Monday, 27 July 2015 13:18
LONDON: The euro hit a two-week high against a subdued dollar on Monday, with traders awaiting Germany’s IFO survey, which is likely to indicate Europe’s largest economy is on track to post a reasonable pace of growth.
The dollar fell broadly, after a drop in US shares and bond yields dimmed its allure, with markets focused on this week’s Federal Reserve policy meeting. It fell 0.35 percent against the safe-haven yen with a 7 percent drop in Chinese stocks impacting global risk sentiment, traders said.
The euro rose 0.7 percent to $ 1.1060, having gained about 1.4 percent last week. Germany’s IFO business climate index is forecast to dip slightly in July but will remain at levels consistent with a positive pace of economic growth.

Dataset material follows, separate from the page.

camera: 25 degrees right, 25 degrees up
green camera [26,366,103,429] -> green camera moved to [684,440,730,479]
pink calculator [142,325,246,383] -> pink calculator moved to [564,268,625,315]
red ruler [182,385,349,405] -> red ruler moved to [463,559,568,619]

Analysts said that would support the European Central Bank’s assessment that the outlook has not changed much over the past couple of months, despite the Greek crisis. Still, many suspect the ECB is becoming more concerned over falling commodity prices, which are likely to push eurozone inflation expectations lower.

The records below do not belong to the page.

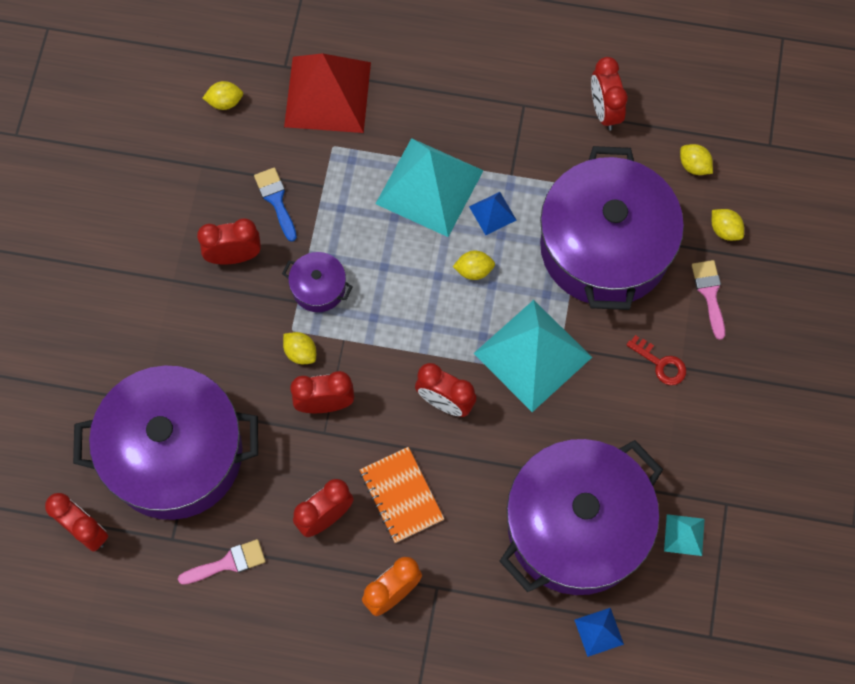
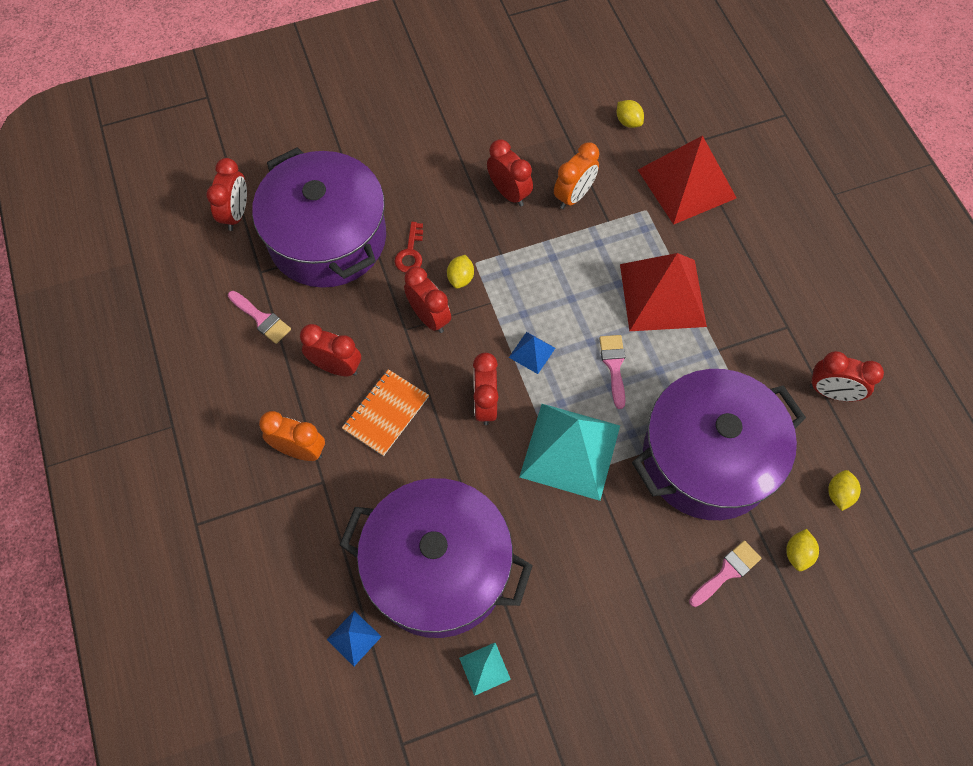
camera: 60 degrees right, 5 degrees down
blue brush [254,167,297,242] -> orange clock [554,142,599,209]
purple pot [282,252,353,312] -> none
turquoise pyramid [375,138,484,237] -> red pyramid [620,253,707,331]
yellow lemon [453,251,495,280] -> pink brush [599,335,625,409]
blue pyramid [469,192,517,235] -> blue pyramid moved to [509,332,555,374]
red clock [591,57,628,131] -> red clock turned 120 degrees counterclockwise [810,351,884,402]
red key [626,335,686,385] -> red key moved to [394,222,423,273]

“A risk-off sentiment is prevailing which is putting popular consensus trades under pressure. As a result we are seeing a short squeeze in the euro/dollar and euro/sterling,” said Yujiro Goto, currency analyst at Nomura.
“Any positive impact from IFO on the euro is likely to be brief. Over the medium term we expect the dollar to gain the upper hand.”
The euro has lost as much as 5 percent against the dollar since mid-June on Greek debt worries and the divergence of US and European monetary policies, but a technical correction to the dollar’s rally gave the euro a breather last week.
The market will watch the July 28-29 Fed meeting to see if policymakers provide clues for the timing of a rate “lift-off.” Steadily rising expectations the Fed could begin hiking rates as early as September have been a key factor behind the dollar’s gains over the past month.
Aside from the Fed, the focus remained on sliding commodity prices and their potential impact on currencies. The more obvious impact from lower commodity prices has been felt by currencies of exporters such as Canada, Australia and Norway. But commodity-importer currencies such as the yen were also expected to feel the effect.
“A drop in commodities generates images of a cooling global economy, which in turn leads to ‘risk off’ that could prompt short-covering of the yen,” said Masafumi Yamamoto, a senior strategist at Monex in Tokyo.
“Moreover, cheaper oil lessens import costs and improves Japan’s trade balance. If it ends up boasting a sizeable current account surplus, Japan could face criticism that the yen is too weak,” he said.
US crude traded near four-month lows on Monday, dogged by concerns over oversupply and potentially weaker demand from major consumers like China.